UNIVERSITY PARK, Pa. -- A computer program that learns and can categorize leaves into large evolutionary categories such as plant families will lead to greatly improved fossil identification and a better understanding of flowering plant evolution, according to an international team of researchers.
"Paleobotanists have collected many millions of fossil leaves and placed them in the world's museums," said Peter Wilf, professor of geosciences, Penn State. "They represent one of the most underused resources for understanding plant evolution. Variation in leaf shape and venation, whether living or fossil, is far too complex for conventional botanical terminology to capture. Computers, on the other hand, have no such limitation."

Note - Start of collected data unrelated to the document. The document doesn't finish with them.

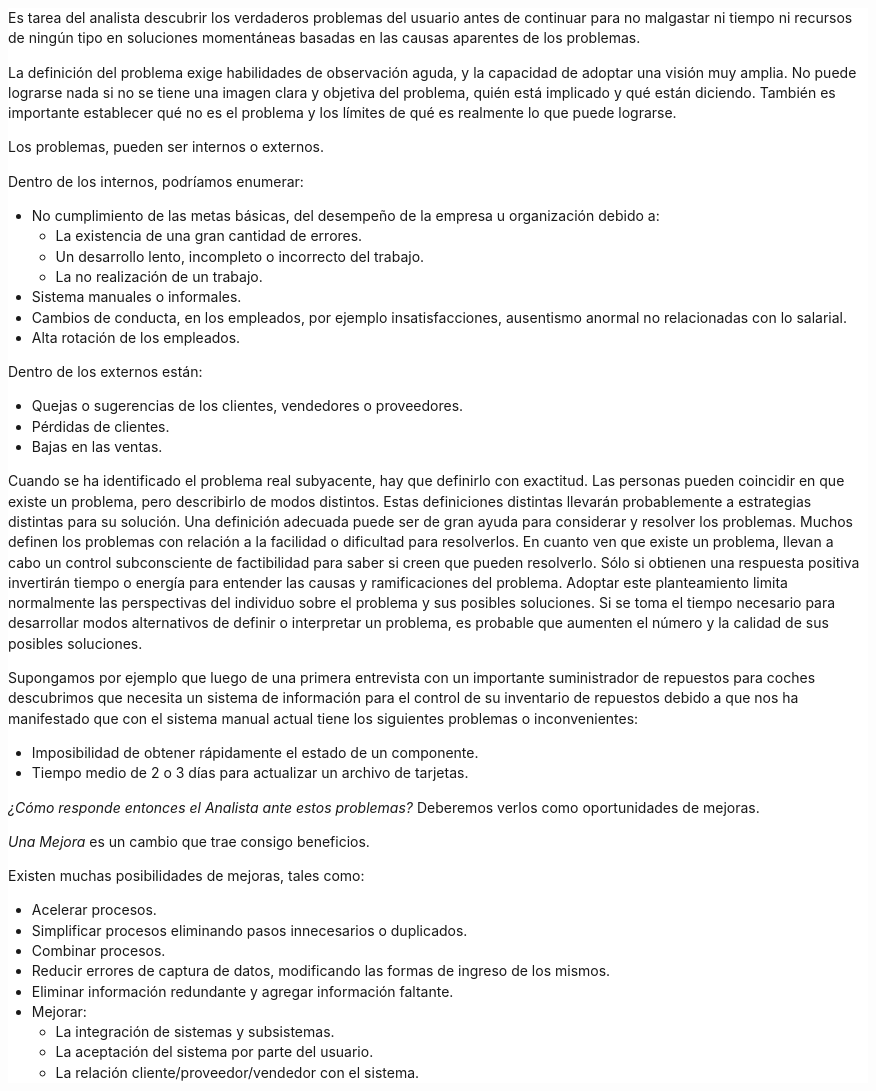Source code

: Es tarea del analista descubrir los verdaderos problemas del usuario antes de continuar para no malgastar ni tiempo ni recursos de ningún tipo en soluciones momentáneas basadas en las causas aparentes de los problemas. 

La definición del problema exige habilidades de observación aguda, y la capacidad de adoptar una visión muy amplia. No puede lograrse nada si no se tiene una imagen clara y objetiva del problema, quién está implicado y qué están diciendo. También es importante establecer qué no es el problema y los límites de qué es realmente lo que puede lograrse. 

Los problemas, pueden ser internos o externos. 

Dentro de los internos, podríamos enumerar: 

 - No cumplimiento de las metas básicas, del desempeño de la empresa u
   organización debido a: 
    - La existencia de una gran cantidad de errores.
    - Un desarrollo lento, incompleto o incorrecto del trabajo.
    - La no realización de un trabajo.
 - Sistema manuales o informales.
 - Cambios de conducta, en los empleados, por ejemplo insatisfacciones, ausentismo anormal no relacionadas con lo salarial. 
 - Alta rotación de los empleados.

Dentro de los externos están: 
- Quejas o sugerencias de los clientes, vendedores o proveedores.
- Pérdidas de clientes.
- Bajas en las ventas. 

Cuando se ha identificado el problema real subyacente, hay que definirlo con exactitud. Las personas pueden coincidir en que existe un problema, pero describirlo de modos distintos. Estas definiciones distintas llevarán probablemente a estrategias distintas para su solución. Una definición adecuada puede ser de gran ayuda para considerar y resolver los problemas. Muchos definen los problemas con relación a la facilidad o dificultad para resolverlos. En cuanto ven que existe un problema, llevan a cabo un control subconsciente de factibilidad para saber si creen que pueden resolverlo. Sólo si obtienen una respuesta positiva invertirán tiempo o energía para entender las causas y ramificaciones del problema. Adoptar este planteamiento limita normalmente las perspectivas del individuo sobre el problema y sus posibles soluciones. Si se toma el tiempo necesario para desarrollar modos alternativos de definir o interpretar un problema, es probable que aumenten el número y la calidad de sus posibles soluciones. 

Supongamos por ejemplo que luego de una primera entrevista con un importante suministrador de repuestos para coches descubrimos que necesita un sistema de información para el control de su inventario de repuestos debido a que nos ha manifestado que con el sistema manual actual tiene los siguientes problemas o inconvenientes: 

 - Imposibilidad de obtener rápidamente el estado de un componente.
 - Tiempo medio de 2 o 3 días para actualizar un archivo de tarjetas. 

*¿Cómo responde entonces el Analista ante estos problemas?* Deberemos verlos como oportunidades de mejoras. 

*Una Mejora* es un cambio que trae consigo beneficios. 

Existen muchas posibilidades de mejoras, tales como: 
 - Acelerar procesos.
 - Simplificar procesos eliminando pasos innecesarios o duplicados.
 - Combinar procesos.
 - Reducir errores de captura de datos, modificando las formas de ingreso de los mismos.
 - Eliminar información redundante y agregar información faltante.
 - Mejorar: 
    - La integración de sistemas y subsistemas.
    - La aceptación del sistema por parte del usuario. 
    - La relación cliente/proveedor/vendedor con el sistema.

When botanists identify modern plants, they look at the leaves, but rely mostly on the associated fruits, seeds and flowers to categorize the specimens. In fossil collections, fruits, seeds and flowers are usually much less common than leaves. Even with modern leaves it is a slow process figuring out which features are botanically informative. If a computer vision approach works on modern leaves, it could help in the classification of fossil leaves as well.

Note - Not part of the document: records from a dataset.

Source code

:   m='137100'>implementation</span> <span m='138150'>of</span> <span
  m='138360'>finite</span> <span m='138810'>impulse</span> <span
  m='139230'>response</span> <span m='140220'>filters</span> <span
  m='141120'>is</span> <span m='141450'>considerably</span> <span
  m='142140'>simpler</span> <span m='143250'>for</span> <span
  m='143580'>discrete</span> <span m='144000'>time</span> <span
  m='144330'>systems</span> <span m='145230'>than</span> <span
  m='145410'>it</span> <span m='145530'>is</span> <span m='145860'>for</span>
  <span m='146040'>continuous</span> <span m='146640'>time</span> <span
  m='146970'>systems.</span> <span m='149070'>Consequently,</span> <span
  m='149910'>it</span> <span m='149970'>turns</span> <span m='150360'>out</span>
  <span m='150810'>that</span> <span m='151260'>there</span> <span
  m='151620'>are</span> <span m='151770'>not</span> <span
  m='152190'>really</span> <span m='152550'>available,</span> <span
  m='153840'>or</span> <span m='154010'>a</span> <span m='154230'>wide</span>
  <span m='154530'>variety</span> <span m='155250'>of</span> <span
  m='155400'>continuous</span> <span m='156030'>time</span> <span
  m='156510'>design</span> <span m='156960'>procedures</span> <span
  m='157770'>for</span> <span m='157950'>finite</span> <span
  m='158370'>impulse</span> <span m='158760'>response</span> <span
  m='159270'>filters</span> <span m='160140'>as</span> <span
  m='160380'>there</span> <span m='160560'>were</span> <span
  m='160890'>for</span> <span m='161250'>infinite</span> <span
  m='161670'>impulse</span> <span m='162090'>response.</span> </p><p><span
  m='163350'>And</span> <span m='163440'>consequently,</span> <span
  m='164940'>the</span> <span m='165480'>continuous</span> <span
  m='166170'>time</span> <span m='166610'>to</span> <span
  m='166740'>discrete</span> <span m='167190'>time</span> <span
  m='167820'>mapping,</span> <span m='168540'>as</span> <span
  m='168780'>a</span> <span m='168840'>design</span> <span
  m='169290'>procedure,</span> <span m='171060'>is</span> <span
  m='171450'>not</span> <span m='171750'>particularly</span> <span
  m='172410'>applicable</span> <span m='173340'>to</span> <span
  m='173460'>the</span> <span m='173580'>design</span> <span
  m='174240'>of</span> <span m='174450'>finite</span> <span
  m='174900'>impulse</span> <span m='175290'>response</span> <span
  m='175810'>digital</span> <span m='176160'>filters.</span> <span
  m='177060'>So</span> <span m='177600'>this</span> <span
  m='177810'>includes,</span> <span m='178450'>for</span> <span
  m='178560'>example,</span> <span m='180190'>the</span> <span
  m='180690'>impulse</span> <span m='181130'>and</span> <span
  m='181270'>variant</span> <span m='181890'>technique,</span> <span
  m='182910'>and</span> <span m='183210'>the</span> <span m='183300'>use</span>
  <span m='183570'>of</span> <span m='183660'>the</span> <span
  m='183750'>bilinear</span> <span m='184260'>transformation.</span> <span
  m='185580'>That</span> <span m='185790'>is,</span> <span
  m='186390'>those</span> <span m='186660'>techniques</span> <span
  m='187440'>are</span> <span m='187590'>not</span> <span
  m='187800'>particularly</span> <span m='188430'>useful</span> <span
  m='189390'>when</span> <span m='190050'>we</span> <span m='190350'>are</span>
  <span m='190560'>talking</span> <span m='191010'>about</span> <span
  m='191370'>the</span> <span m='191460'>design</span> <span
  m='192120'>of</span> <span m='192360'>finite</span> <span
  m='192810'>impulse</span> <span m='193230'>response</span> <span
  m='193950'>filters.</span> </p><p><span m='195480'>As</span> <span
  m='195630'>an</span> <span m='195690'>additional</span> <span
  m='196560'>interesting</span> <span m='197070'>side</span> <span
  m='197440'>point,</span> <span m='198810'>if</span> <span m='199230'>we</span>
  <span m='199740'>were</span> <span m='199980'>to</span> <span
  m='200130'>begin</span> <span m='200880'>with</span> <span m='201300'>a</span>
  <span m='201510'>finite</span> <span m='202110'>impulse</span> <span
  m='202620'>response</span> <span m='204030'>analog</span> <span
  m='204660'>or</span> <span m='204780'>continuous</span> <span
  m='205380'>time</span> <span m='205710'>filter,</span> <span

"Leaf characterization builds on an 1800's system of description that we call leaf architecture," said Wilf. "It looks at leaf teeth, margins, lobes, and venation patterns and uses specialized terminology to describe them. For the most part, this procedure tells us how to describe a leaf, not how to identify one and place it on the tree of life. Cracking the leaf code and accessing the evolutionary information in leaf architecture is the central problem I feel I must try to solve in my career as a paleobotanist."
About nine years ago, Wilf learned of an article in the Proceedings of the National Academy of Sciences on a computer vision program that could determine whether or not an animal was in a photograph.